Hackers demand millions in ransom for stolen HBO data
Data dump included what appear to be scripts from 5 Game of Thrones episodes
Hackers using the name "Mr. Smith" have posted a fresh cache of stolen HBO files online, demanding that HBO pay a multimillion-dollar ransom to prevent the release of entire television series and other sensitive proprietary files.
HBO, which had previously acknowledged the theft of "proprietary information," said it's continuing to investigate and is working with police and cybersecurity experts.
In a swaggering five-minute video from "Mr. Smith" to HBO CEO Richard Plepler included in the dump, the hackers used white text scrolling on a black background to deliver an ultimatum.
Specifically, the hackers demanded "our 6-month salary in bitcoin," paid within three days, and claimed they earn $12 million to $15 million a year from blackmailing organizations whose networks they have penetrated. They said they would only deal directly with "Richard" and only send one "letter" detailing how to pay.
- HBO hacked, stolen episode scripts leaked online
- HBO declares war on Game of Thrones pirates, but it may be a losing battle
The data dump itself was just 3.4 gigabytes — mostly technical data that appears to provide a topography of HBO's network and to list network-administrator passwords. It includes what appear to be draft scripts from five Game of Thrones episodes, including one upcoming episode, and a month's worth of email apparently from the account of Leslie Cohen, HBO's vice-president for film programming.
The network reiterated Monday that it doesn't believe that its email system as a whole has been compromised.
Personal info of GoT stars?
The video text was written in often flawed but fluent English peppered with misspellings and pop culture references.
The hackers claimed it took them about six months to breach HBO's network. Their biggest threat appears to be dumping videos of future shows online with their logo "HBO Is Falling" superimposed.
Many of the more than 50 internal documents in the dump were labelled "confidential," including a spreadsheet of legal claims against the network, job offer letters to several top executives, slides discussing future technology plans and a list of 37,977 emails called "Richard's contact list," an apparent reference to Plepler.

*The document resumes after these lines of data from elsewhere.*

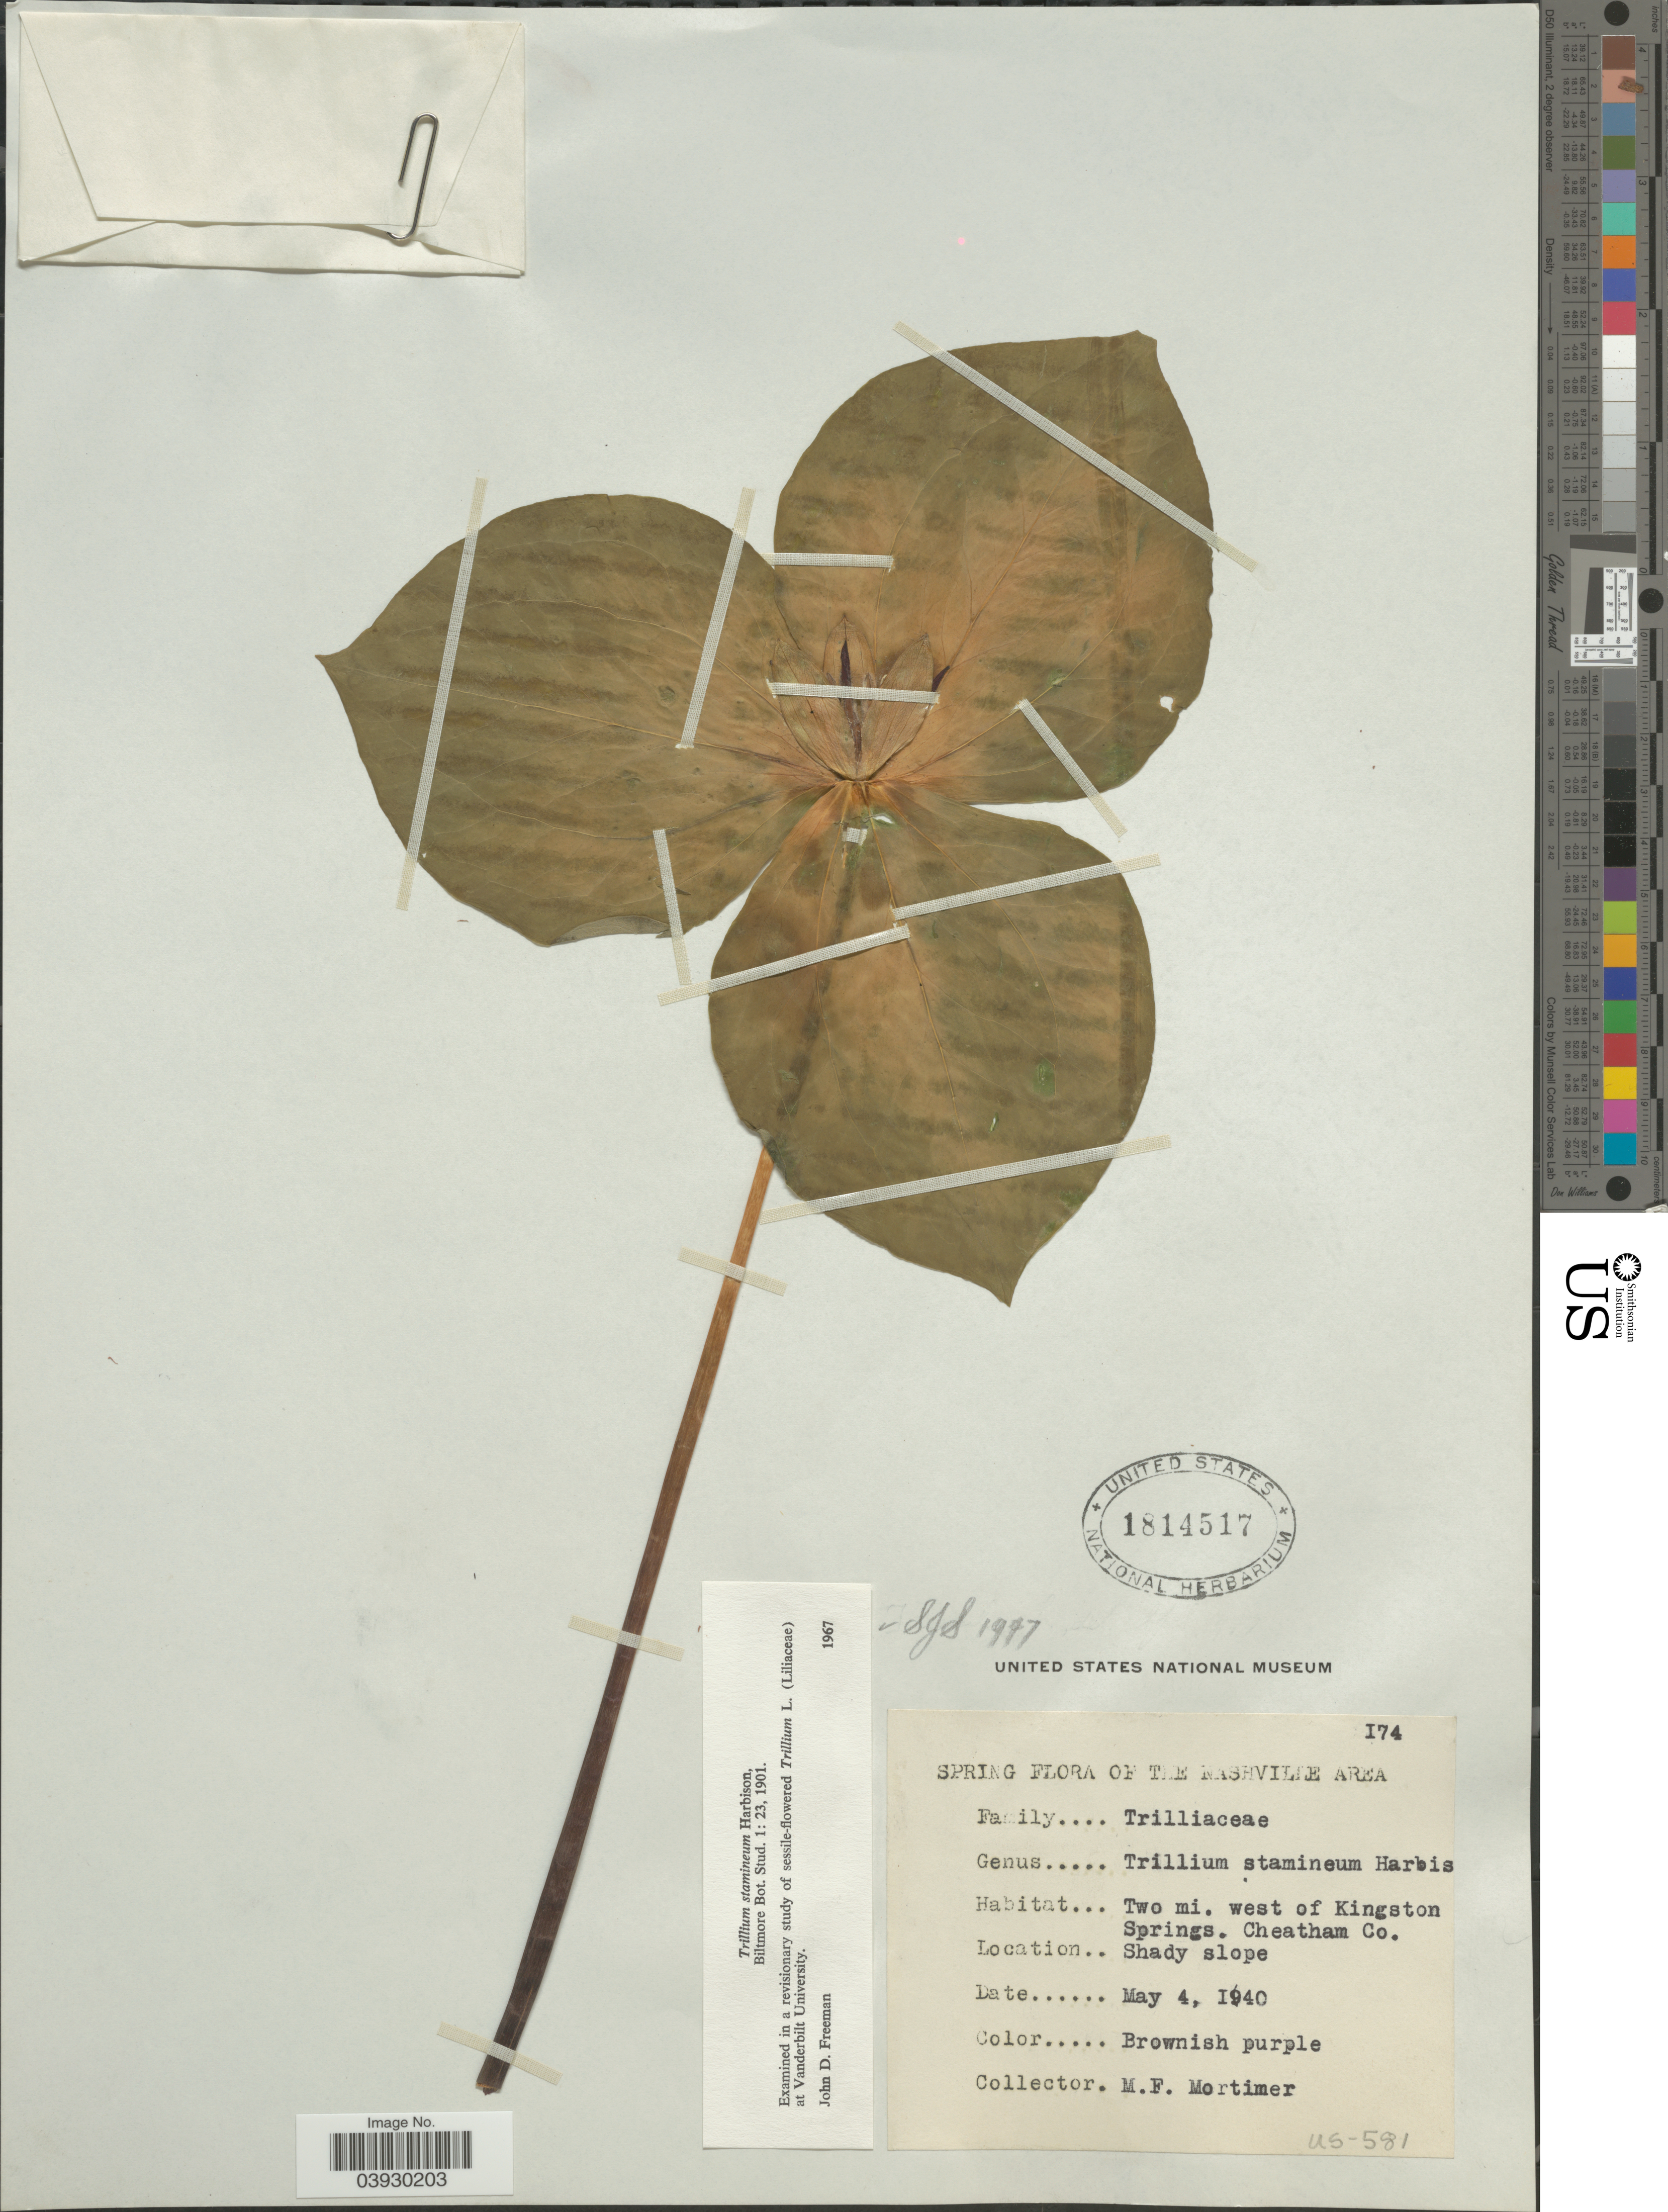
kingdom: Plantae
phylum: Tracheophyta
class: Liliopsida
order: Liliales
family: Melanthiaceae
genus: Trillium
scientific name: Trillium stamineum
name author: Harb.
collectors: M. Mortimer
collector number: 174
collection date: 1940-05-04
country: United States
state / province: Tennessee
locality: The Nashville Area. Two mi. west of Kingston Springs. Chearham Co.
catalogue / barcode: US 1814517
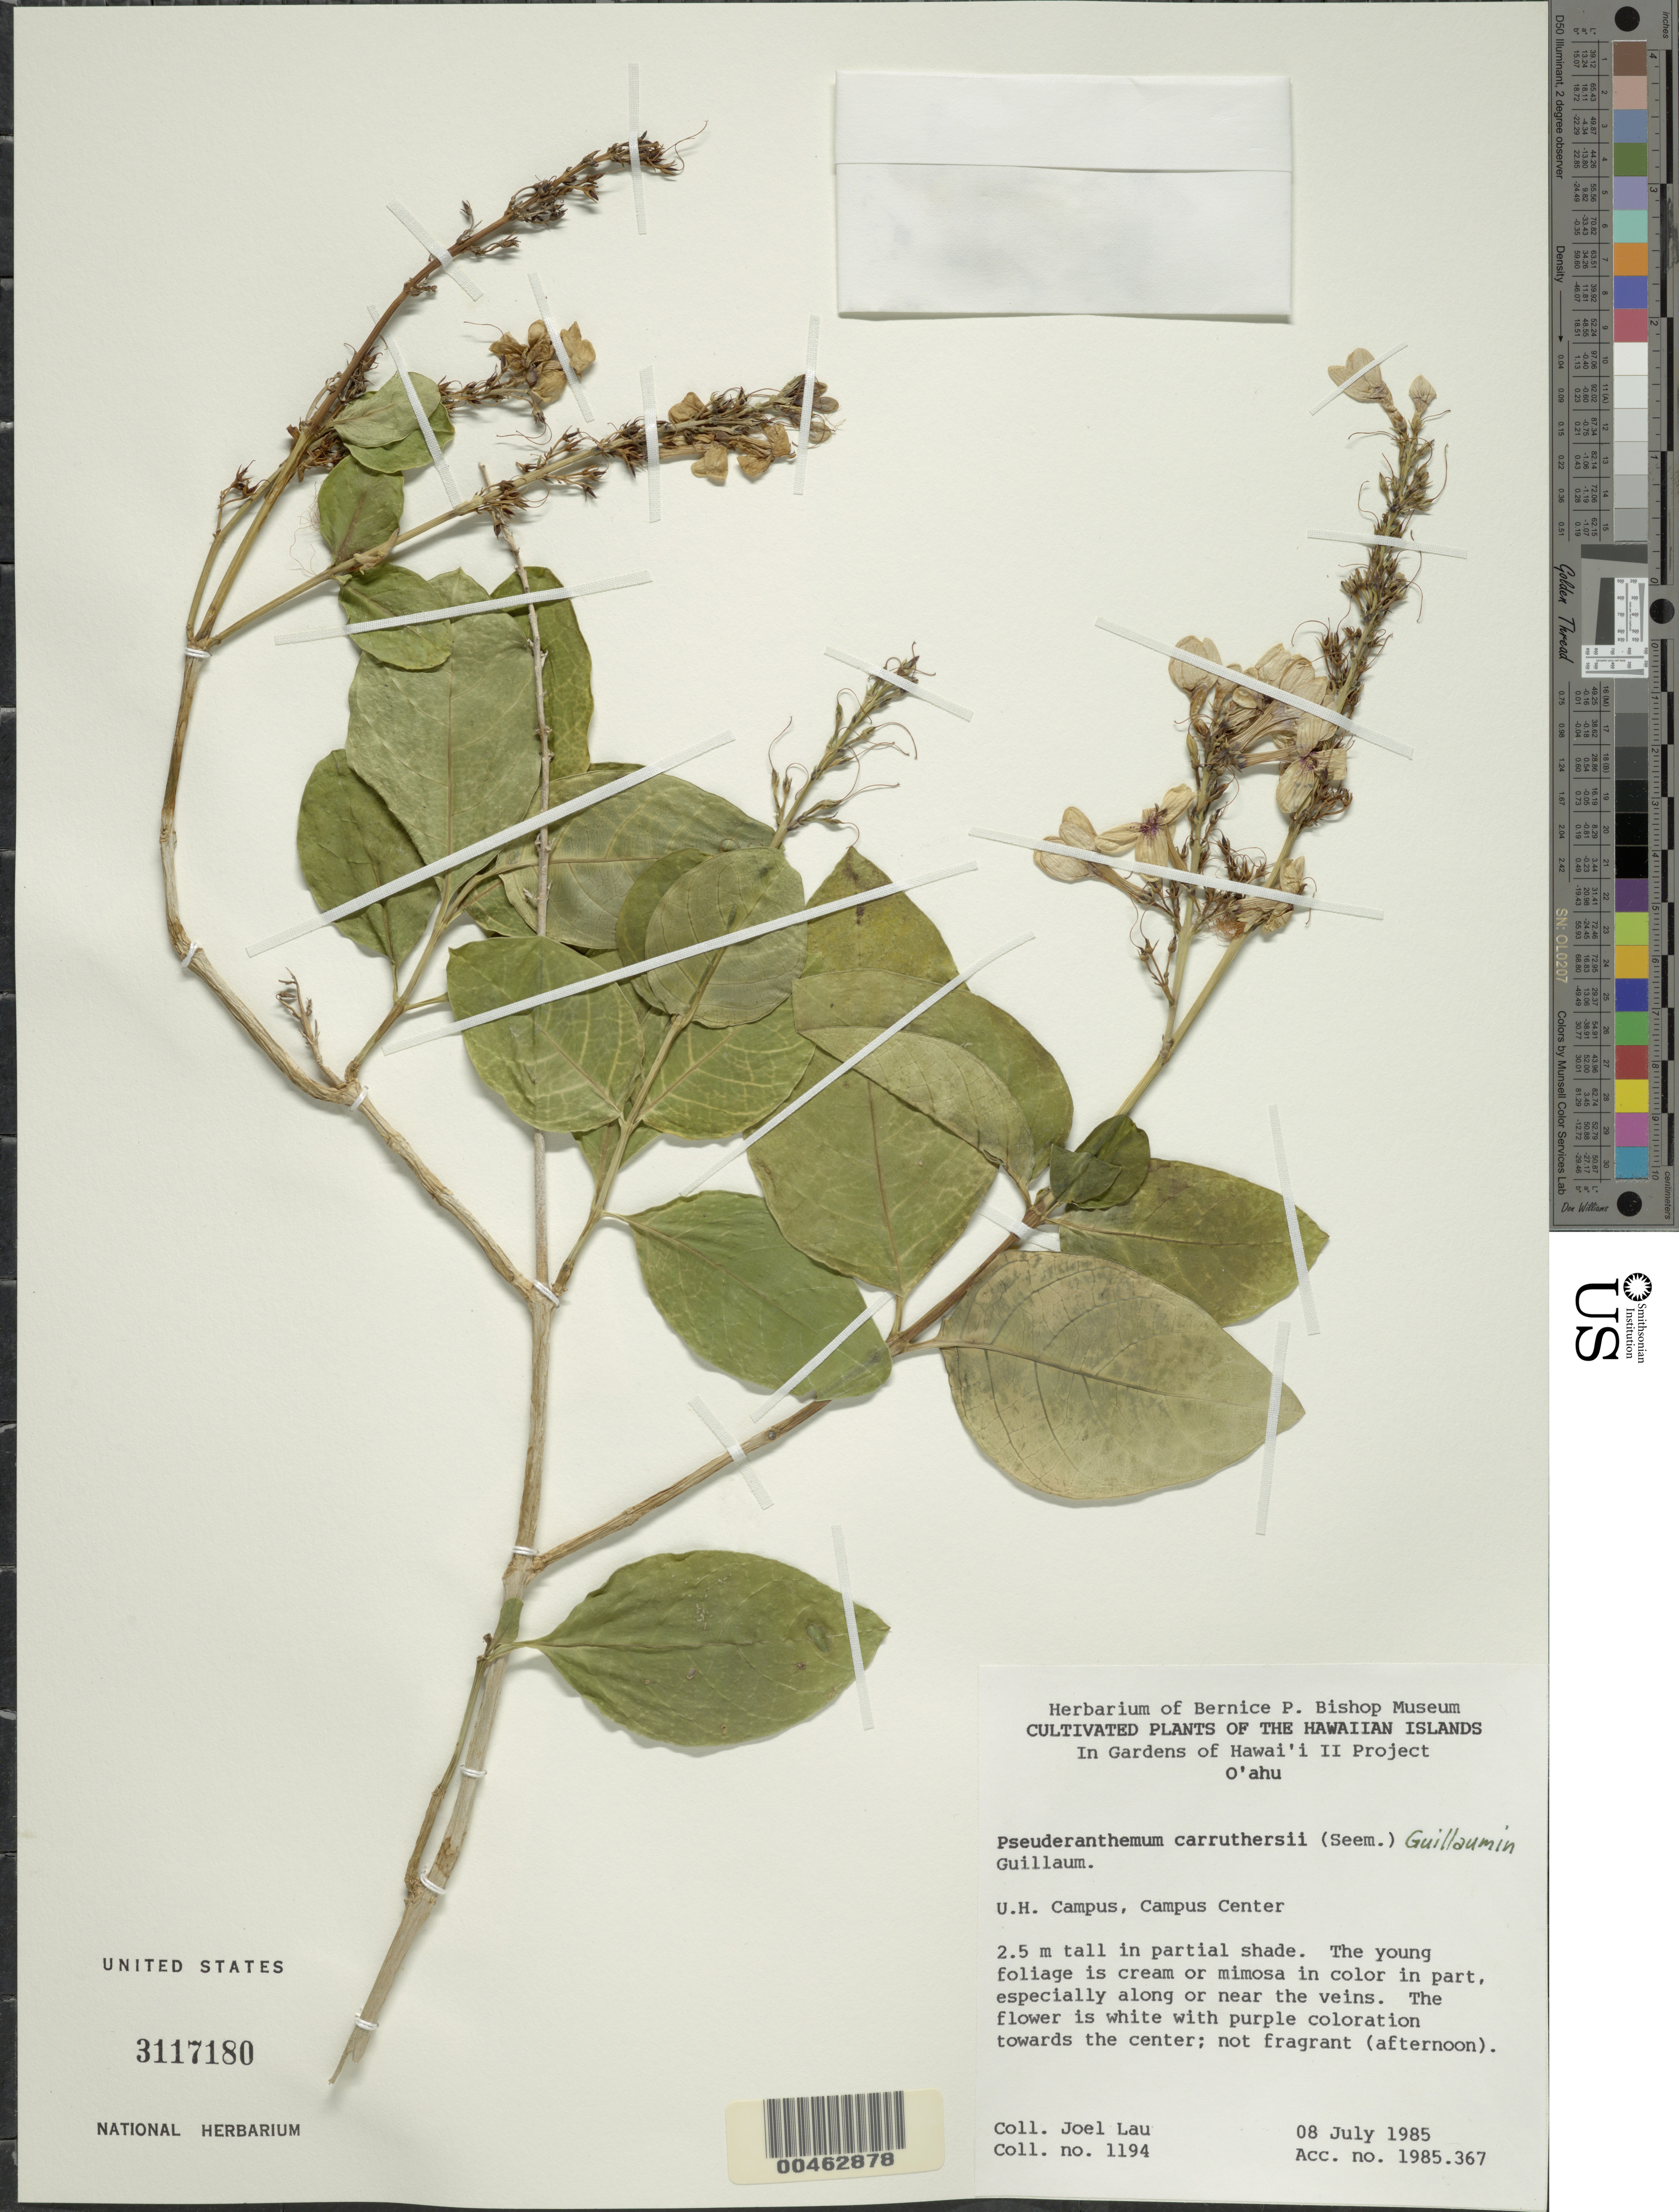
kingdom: Plantae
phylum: Tracheophyta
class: Magnoliopsida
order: Lamiales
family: Acanthaceae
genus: Pseuderanthemum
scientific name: Pseuderanthemum carruthersii var. carruthersii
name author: (Seem.) Guillaumin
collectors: J. Lau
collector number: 1194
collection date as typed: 8 Jul 1985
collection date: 1985-07-08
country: United States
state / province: Hawaii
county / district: Honolulu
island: Oahu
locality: U.H. Campus, Campus Center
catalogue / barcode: US 3117180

One screenshot labelled "Highly Confidential" by the hackers listed folders such as "Penguin Random House," "Licensing & Retail," "Legal," "International" and "Budgets." Another document appears to contain the confidential cast list for Game of Thrones, listing personal cellphone numbers and email addresses for actors such as Peter Dinklage, Lena Headey and Emilia Clark.
This is the second data dump from the purported hacker. So far the HBO leaks have been limited, falling well short of the chaos inflicted on Sony in 2014. In that attack, hackers unearthed thousands of embarrassing emails and released personal information, including salaries and social security numbers of nearly 50,000 current and former Sony employees.
The video letter uploaded Monday claimed the hackers spend a half million dollars a year to purchase "zero-day" exploits that let them break into networks through holes not yet known to Microsoft and other software companies. It claims HBO is the hackers' 17th target and that only three of their past targets refused to pay.